---- Input data
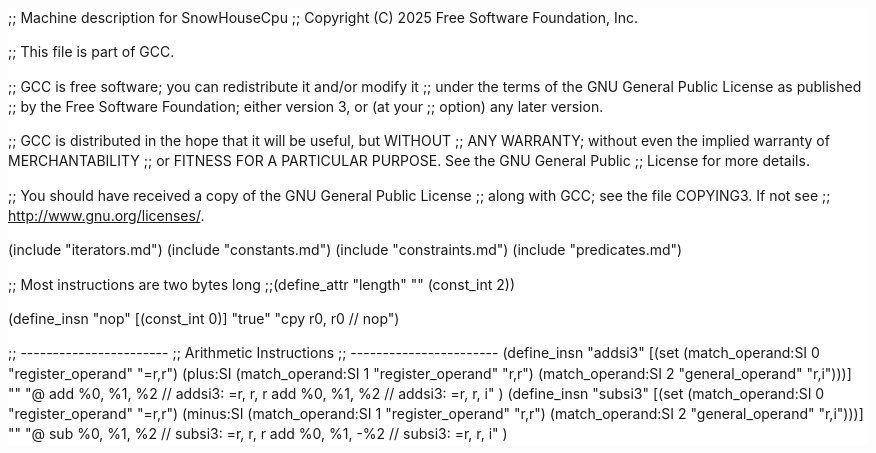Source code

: ;; Machine description for SnowHouseCpu
;; Copyright (C) 2025 Free Software Foundation, Inc.

;; This file is part of GCC.

;; GCC is free software; you can redistribute it and/or modify it
;; under the terms of the GNU General Public License as published
;; by the Free Software Foundation; either version 3, or (at your
;; option) any later version.

;; GCC is distributed in the hope that it will be useful, but WITHOUT
;; ANY WARRANTY; without even the implied warranty of MERCHANTABILITY
;; or FITNESS FOR A PARTICULAR PURPOSE.  See the GNU General Public
;; License for more details.

;; You should have received a copy of the GNU General Public License
;; along with GCC; see the file COPYING3.  If not see
;; <http://www.gnu.org/licenses/>.


(include "iterators.md")
(include "constants.md")
(include "constraints.md")
(include "predicates.md")



;; Most instructions are two bytes long
;;(define_attr "length" "" (const_int 2))

(define_insn "nop"
  [(const_int 0)]
  "true"
  "cpy r0, r0    // nop")

;; -----------------------
;; Arithmetic Instructions
;; -----------------------
(define_insn "addsi3"
  [(set (match_operand:SI 0 "register_operand" "=r,r")
    (plus:SI
      (match_operand:SI 1 "register_operand" "r,r")
      (match_operand:SI 2 "general_operand" "r,i")))]
  ""
  "@
  add %0, %1, %2  // addsi3: =r, r, r
  add %0, %1, %2  // addsi3: =r, r, i"
)
(define_insn "subsi3"
  [(set (match_operand:SI 0 "register_operand" "=r,r")
    (minus:SI
      (match_operand:SI 1 "register_operand" "r,r")
      (match_operand:SI 2 "general_operand" "r,i")))]
  ""
  "@
  sub %0, %1, %2  // subsi3: =r, r, r
  add %0, %1, -%2  // subsi3: =r, r, i"
)
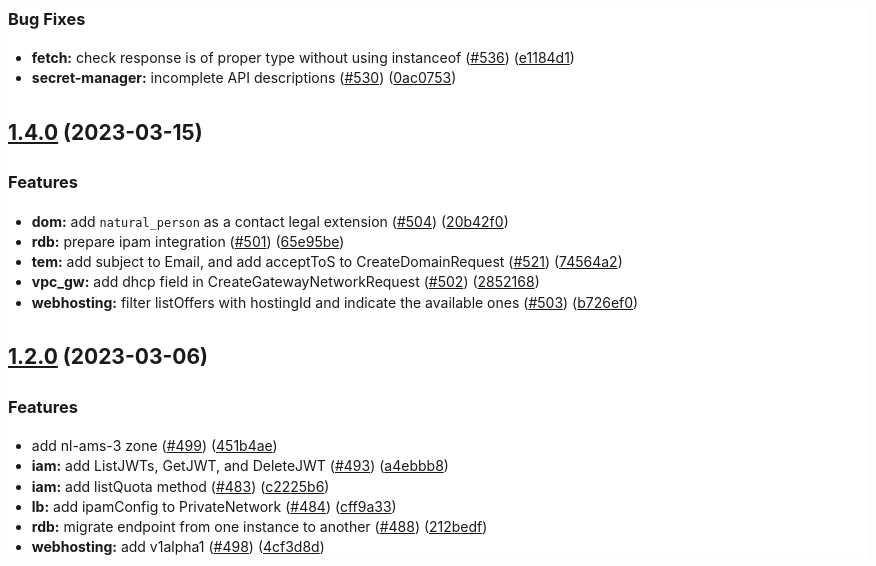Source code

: ### Bug Fixes

- **fetch:** check response is of proper type without using instanceof ([#536](https://github.com/scaleway/scaleway-sdk-js/issues/536)) ([e1184d1](https://github.com/scaleway/scaleway-sdk-js/commit/e1184d1dfbfeee90ba9f86130f88588b4ebf91de))
- **secret-manager:** incomplete API descriptions ([#530](https://github.com/scaleway/scaleway-sdk-js/issues/530)) ([0ac0753](https://github.com/scaleway/scaleway-sdk-js/commit/0ac07539eacc47540c6dcb8b984394c186c42ee6))

## [1.4.0](https://github.com/scaleway/scaleway-sdk-js/compare/@scaleway/sdk@1.2.0...@scaleway/sdk@1.4.0) (2023-03-15)

### Features

- **dom:** add `natural_person` as a contact legal extension ([#504](https://github.com/scaleway/scaleway-sdk-js/issues/504)) ([20b42f0](https://github.com/scaleway/scaleway-sdk-js/commit/20b42f04b91953177f10a95a4dd9be14ee6c11fb))
- **rdb:** prepare ipam integration ([#501](https://github.com/scaleway/scaleway-sdk-js/issues/501)) ([65e95be](https://github.com/scaleway/scaleway-sdk-js/commit/65e95be31aaa0af9ed119c0be14417f68232a7b4))
- **tem:** add subject to Email, and add acceptToS to CreateDomainRequest ([#521](https://github.com/scaleway/scaleway-sdk-js/issues/521)) ([74564a2](https://github.com/scaleway/scaleway-sdk-js/commit/74564a273950c544e7cf31439d3500c146bc6bb7))
- **vpc_gw:** add dhcp field in CreateGatewayNetworkRequest ([#502](https://github.com/scaleway/scaleway-sdk-js/issues/502)) ([2852168](https://github.com/scaleway/scaleway-sdk-js/commit/28521687e5483390fc2e69047b567169c6794940))
- **webhosting:** filter listOffers with hostingId and indicate the available ones ([#503](https://github.com/scaleway/scaleway-sdk-js/issues/503)) ([b726ef0](https://github.com/scaleway/scaleway-sdk-js/commit/b726ef0673a07bc407a9071c9512a75200f5b42f))

## [1.2.0](https://github.com/scaleway/scaleway-sdk-js/compare/@scaleway/sdk@1.1.0...@scaleway/sdk@1.2.0) (2023-03-06)

### Features

- add nl-ams-3 zone ([#499](https://github.com/scaleway/scaleway-sdk-js/issues/499)) ([451b4ae](https://github.com/scaleway/scaleway-sdk-js/commit/451b4aef543a538f95e4c07b1e633cd6a2a2ccbc))
- **iam:** add ListJWTs, GetJWT, and DeleteJWT ([#493](https://github.com/scaleway/scaleway-sdk-js/issues/493)) ([a4ebbb8](https://github.com/scaleway/scaleway-sdk-js/commit/a4ebbb852b3f554caf2f96dabfd9e0c2fe440da3))
- **iam:** add listQuota method ([#483](https://github.com/scaleway/scaleway-sdk-js/issues/483)) ([c2225b6](https://github.com/scaleway/scaleway-sdk-js/commit/c2225b62efb39ed5bcf94a61f21a34f6a7ea7104))
- **lb:** add ipamConfig to PrivateNetwork ([#484](https://github.com/scaleway/scaleway-sdk-js/issues/484)) ([cff9a33](https://github.com/scaleway/scaleway-sdk-js/commit/cff9a331aa7f44d797de39ca24a28064735538e5))
- **rdb:** migrate endpoint from one instance to another ([#488](https://github.com/scaleway/scaleway-sdk-js/issues/488)) ([212bedf](https://github.com/scaleway/scaleway-sdk-js/commit/212bedfed7bf0376df9ecf9fc985f8dec11b7c0e))
- **webhosting:** add v1alpha1 ([#498](https://github.com/scaleway/scaleway-sdk-js/issues/498)) ([4cf3d8d](https://github.com/scaleway/scaleway-sdk-js/commit/4cf3d8de37fc92981cd93405c64cacb4b1ce9819))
--------
> To-do item
Rewrite the source text of all the records, replacing "register_operand" with "reg_operand" everywhere it occurs and changing nothing else. Leave the pictures out.

> Exercise output
Source code

: ;; Machine description for SnowHouseCpu
;; Copyright (C) 2025 Free Software Foundation, Inc.

;; This file is part of GCC.

;; GCC is free software; you can redistribute it and/or modify it
;; under the terms of the GNU General Public License as published
;; by the Free Software Foundation; either version 3, or (at your
;; option) any later version.

;; GCC is distributed in the hope that it will be useful, but WITHOUT
;; ANY WARRANTY; without even the implied warranty of MERCHANTABILITY
;; or FITNESS FOR A PARTICULAR PURPOSE.  See the GNU General Public
;; License for more details.

;; You should have received a copy of the GNU General Public License
;; along with GCC; see the file COPYING3.  If not see
;; <http://www.gnu.org/licenses/>.


(include "iterators.md")
(include "constants.md")
(include "constraints.md")
(include "predicates.md")



;; Most instructions are two bytes long
;;(define_attr "length" "" (const_int 2))

(define_insn "nop"
  [(const_int 0)]
  "true"
  "cpy r0, r0    // nop")

;; -----------------------
;; Arithmetic Instructions
;; -----------------------
(define_insn "addsi3"
  [(set (match_operand:SI 0 "reg_operand" "=r,r")
    (plus:SI
      (match_operand:SI 1 "reg_operand" "r,r")
      (match_operand:SI 2 "general_operand" "r,i")))]
  ""
  "@
  add %0, %1, %2  // addsi3: =r, r, r
  add %0, %1, %2  // addsi3: =r, r, i"
)
(define_insn "subsi3"
  [(set (match_operand:SI 0 "reg_operand" "=r,r")
    (minus:SI
      (match_operand:SI 1 "reg_operand" "r,r")
      (match_operand:SI 2 "general_operand" "r,i")))]
  ""
  "@
  sub %0, %1, %2  // subsi3: =r, r, r
  add %0, %1, -%2  // subsi3: =r, r, i"
)
Source code

: ### Bug Fixes

- **fetch:** check response is of proper type without using instanceof ([#536](https://github.com/scaleway/scaleway-sdk-js/issues/536)) ([e1184d1](https://github.com/scaleway/scaleway-sdk-js/commit/e1184d1dfbfeee90ba9f86130f88588b4ebf91de))
- **secret-manager:** incomplete API descriptions ([#530](https://github.com/scaleway/scaleway-sdk-js/issues/530)) ([0ac0753](https://github.com/scaleway/scaleway-sdk-js/commit/0ac07539eacc47540c6dcb8b984394c186c42ee6))

## [1.4.0](https://github.com/scaleway/scaleway-sdk-js/compare/@scaleway/sdk@1.2.0...@scaleway/sdk@1.4.0) (2023-03-15)

### Features

- **dom:** add `natural_person` as a contact legal extension ([#504](https://github.com/scaleway/scaleway-sdk-js/issues/504)) ([20b42f0](https://github.com/scaleway/scaleway-sdk-js/commit/20b42f04b91953177f10a95a4dd9be14ee6c11fb))
- **rdb:** prepare ipam integration ([#501](https://github.com/scaleway/scaleway-sdk-js/issues/501)) ([65e95be](https://github.com/scaleway/scaleway-sdk-js/commit/65e95be31aaa0af9ed119c0be14417f68232a7b4))
- **tem:** add subject to Email, and add acceptToS to CreateDomainRequest ([#521](https://github.com/scaleway/scaleway-sdk-js/issues/521)) ([74564a2](https://github.com/scaleway/scaleway-sdk-js/commit/74564a273950c544e7cf31439d3500c146bc6bb7))
- **vpc_gw:** add dhcp field in CreateGatewayNetworkRequest ([#502](https://github.com/scaleway/scaleway-sdk-js/issues/502)) ([2852168](https://github.com/scaleway/scaleway-sdk-js/commit/28521687e5483390fc2e69047b567169c6794940))
- **webhosting:** filter listOffers with hostingId and indicate the available ones ([#503](https://github.com/scaleway/scaleway-sdk-js/issues/503)) ([b726ef0](https://github.com/scaleway/scaleway-sdk-js/commit/b726ef0673a07bc407a9071c9512a75200f5b42f))

## [1.2.0](https://github.com/scaleway/scaleway-sdk-js/compare/@scaleway/sdk@1.1.0...@scaleway/sdk@1.2.0) (2023-03-06)

### Features

- add nl-ams-3 zone ([#499](https://github.com/scaleway/scaleway-sdk-js/issues/499)) ([451b4ae](https://github.com/scaleway/scaleway-sdk-js/commit/451b4aef543a538f95e4c07b1e633cd6a2a2ccbc))
- **iam:** add ListJWTs, GetJWT, and DeleteJWT ([#493](https://github.com/scaleway/scaleway-sdk-js/issues/493)) ([a4ebbb8](https://github.com/scaleway/scaleway-sdk-js/commit/a4ebbb852b3f554caf2f96dabfd9e0c2fe440da3))
- **iam:** add listQuota method ([#483](https://github.com/scaleway/scaleway-sdk-js/issues/483)) ([c2225b6](https://github.com/scaleway/scaleway-sdk-js/commit/c2225b62efb39ed5bcf94a61f21a34f6a7ea7104))
- **lb:** add ipamConfig to PrivateNetwork ([#484](https://github.com/scaleway/scaleway-sdk-js/issues/484)) ([cff9a33](https://github.com/scaleway/scaleway-sdk-js/commit/cff9a331aa7f44d797de39ca24a28064735538e5))
- **rdb:** migrate endpoint from one instance to another ([#488](https://github.com/scaleway/scaleway-sdk-js/issues/488)) ([212bedf](https://github.com/scaleway/scaleway-sdk-js/commit/212bedfed7bf0376df9ecf9fc985f8dec11b7c0e))
- **webhosting:** add v1alpha1 ([#498](https://github.com/scaleway/scaleway-sdk-js/issues/498)) ([4cf3d8d](https://github.com/scaleway/scaleway-sdk-js/commit/4cf3d8de37fc92981cd93405c64cacb4b1ce9819))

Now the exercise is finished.